Disney and Charter Communications, which just inked a new distribution deal, also stated they have partnered to prevent the sharing of a single account among multiple people. The distribution deal, which involves Disney’s Hulu, ESPN Plus and the soon-to-debut Disney Plus, will let customers buy online services either through Disney or Charter’s Spectrum TV service. The deal will also allow Charter to carry Disney-owned TV channels, including ABC, FX, National Geographic and others, on its cable service.

Wired reports that Charter executive vice president Tom Montemagno stated the two companies have “agreed to work together on piracy mitigation … [by] implement[ing] business rules and techniques to address such issues as unauthorized access and password sharing.”

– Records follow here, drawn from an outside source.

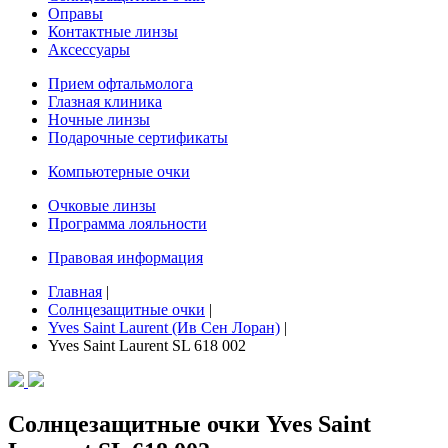
Оправы
Контактные линзы
Аксессуары
Прием офтальмолога
Глазная клиника
Ночные линзы
Подарочные сертификаты
Компьютерные очки
Очковые линзы
Программа лояльности
Правовая информация
Главная
|
Солнцезащитные очки
|
Yves Saint Laurent (Ив Сен Лоран)
|
Yves Saint Laurent SL 618 002
Солнцезащитные очки Yves Saint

The companies did not go into details about how they plan to prevent account sharing. But Charter chief executive Tom Rutledge has “complained about account sharing several times over the past few years while criticizing TV networks for not fully locking down their content.”

“There’s lots of extra streams, there’s lots of extra passwords, there’s lots of people who could get free service,” he said.

Wired suggests that “the crackdown could target people who use Charter TV account logins to sign into Disney services online,” or that, “Charter could monitor usage of its broadband network to help Disney fight account sharing.”

Congress eliminated broadcast privacy rules in 2017, which means that “Disney could track the IP addresses of users signing in to its services, and Charter could match those IP addresses to those of its broadband customers.” Customers who want to get around that “could use VPN services to attempt to avoid detection.”

Charter, which, with 15.8 million residential TV customers, is the second-biggest cable TV service, lost 400,000 video customers in the past year. But its broadband service has risen from 23.1 million to 24.2 million residential customers in the same time frame. In contrast to Disney and Charter’s plan to police account sharing, “Netflix and HBO haven’t cared as much.”

“Password sharing is something you have to learn to live with, because there’s so much legitimate password sharing, like you sharing with your spouse, with your kids,” said Netflix chief executive Reed Hastings in 2016. Former HBO chief executive Richard Plepler described password sharing as a “terrific marketing vehicle for the next generation of viewers.”